Ghost of Our Past

Heya. What a week and for the next few days I will be away from my workplace to attend a course and for a day off. Yay!

I recently met up with this one friend again and I don't know how to put it but I think she's feeling pretty jaded in regard to our friendship and I honestly think we are not going anywhere. Actually it is not just recently but I just felt that it has gotten worse. I just wish that she doesn't compare me to her other friends who obviously have more choice of freedom than me who is eternally tied to my family so long as I'm still in the best of my health.

I know that my life is pretty limited because of my family responsibilities especially my mum as she can be rather neurotic and also controlling. But she still cares for us and fuss over our needs. The fact that she is very reluctant to let me travel overseas because she can't afford to lose me as I'm the only sole breadwinner. My friend asked me then when can I travel to see the world? When I'm in my forties? Fifties?!

I couldn't care less. Even if I'm off that age, I believe Europe is still there...Australia is still there. Plus even my mum let me travel, I don't have the moolah. It ain't cheap to travel. Even for my upcoming trip to KL, I have to wait until bonus time so I can stash some money for it.

Exercise
Translate this sentence from the blog post into Spanish: "Even for my upcoming trip to KL, I have to wait until bonus time so I can stash some money for it." These rows come from a source unrelated to the blog post.

Supplied information
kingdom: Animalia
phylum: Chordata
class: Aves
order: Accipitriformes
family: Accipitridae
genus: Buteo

Solved problem
Incluso para mi próximo viaje a KL, tengo que esperar hasta la época del bono para poder guardar algo de dinero para él.